Anatomy of the scam
A small business receives an invoice for a directory listing — Yellow Pages, Google Business, an industry-specific registry. The invoice looks official. The amount is moderate ($200-$800). If the business pays without questioning, they've paid for nothing. The "listing" either doesn't exist or exists on a site no one visits.
The pitch exploits administrative inertia — bookkeeping departments and small-business owners process invoices without verifying every one. Particularly successful against businesses that have used a similar real directory in the past.
Red flags
- Invoice for a listing you don't remember signing up for.
- Company name closely mirrors a real directory (e.g., "Yellow Pages Online" vs. real "Yellow Pages").
- Payment is due in days.
- The invoice arrives by physical mail or unsolicited email.
- The sender's company is unfamiliar to your industry's network.

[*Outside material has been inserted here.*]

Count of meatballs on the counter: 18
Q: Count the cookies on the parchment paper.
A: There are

- The "directory" website has very little traffic or content.
- No clear value proposition explained in the invoice — just "renewal."
How to verify safely
- Check your records — do you have any history with this vendor?
- Look up the company in BBB, Trustpilot, and FTC complaint databases.

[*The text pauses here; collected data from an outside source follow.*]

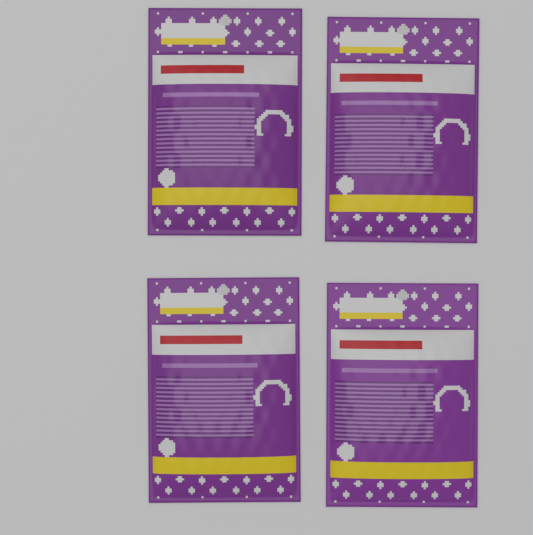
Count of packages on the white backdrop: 4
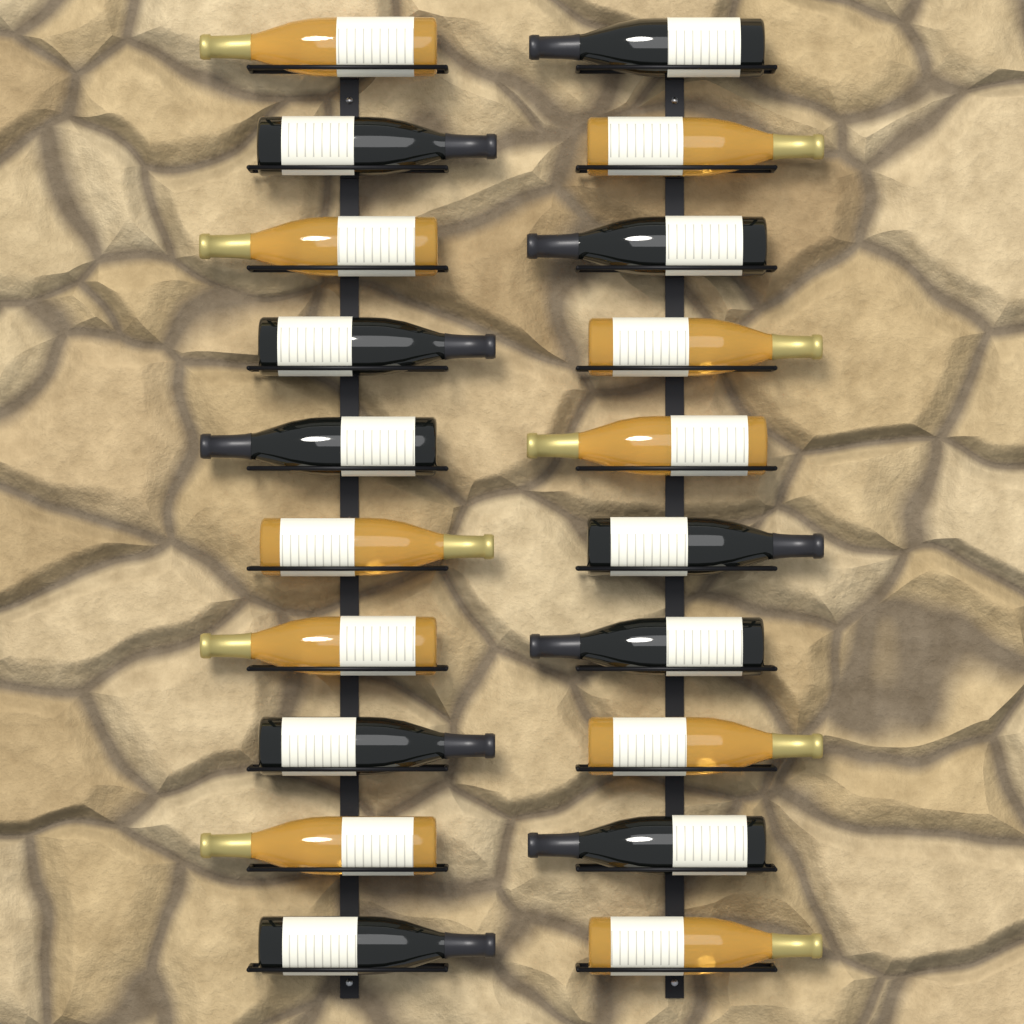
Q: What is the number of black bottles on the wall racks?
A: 10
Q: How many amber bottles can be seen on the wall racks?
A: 10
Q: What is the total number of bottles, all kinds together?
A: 20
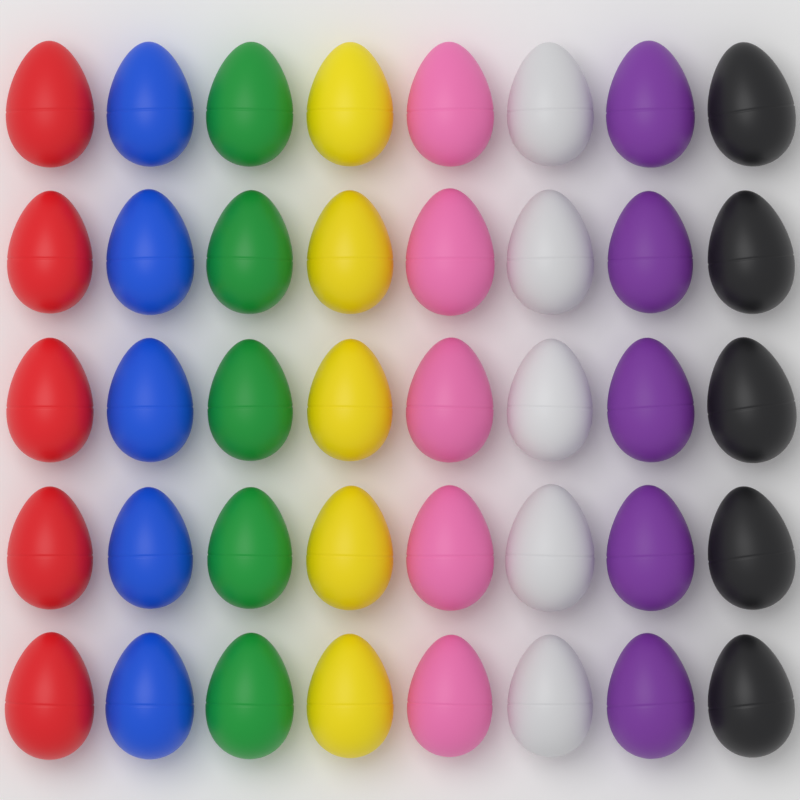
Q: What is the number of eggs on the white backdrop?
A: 40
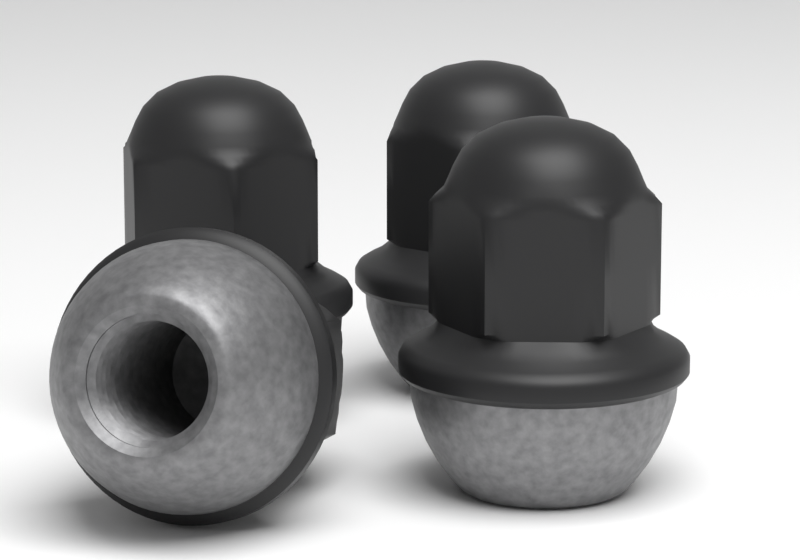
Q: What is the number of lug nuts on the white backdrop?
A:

- Search the company name + "scam."
- Verify any real directory listings by going to their official site directly.
- Centralize vendor approvals so every new invoice goes through a verifier before payment.
If you already paid
- Dispute the charge with your card issuer.
- Cancel any autopay for this vendor.
- Report to the FTC and your state attorney general.
- Warn your peer network — the same vendor likely targets others in your industry.
What not to do
- Do not pay invoices for vendors you can't trace to a real prior agreement.
- Do not sign autopay enrollment based on a sales call from a "directory."
- Do not assume "everyone in our industry uses them" is true without verification.
- Do not let urgency override verification.
Where to report
- FTC: reportfraud.ftc.gov — the broadest US fraud intake; reports flow to thousands of law-enforcement agencies.
- FBI IC3: ic3.gov — the right destination when the scam is internet-enabled (phishing, BEC, romance, crypto).
- CFPB: consumerfinance.gov/complaint — for complaints about banks, money transmitters, payment apps, credit cards, debt collection.
- IdentityTheft.gov — if any identity information (SSN, driver's license, account credentials) was shared.
- Your bank or payment platform. Call the number on the back of your card or use the app's in-product help. Time matters — wires can sometimes be recalled within hours; ACH and Zelle are harder but worth trying.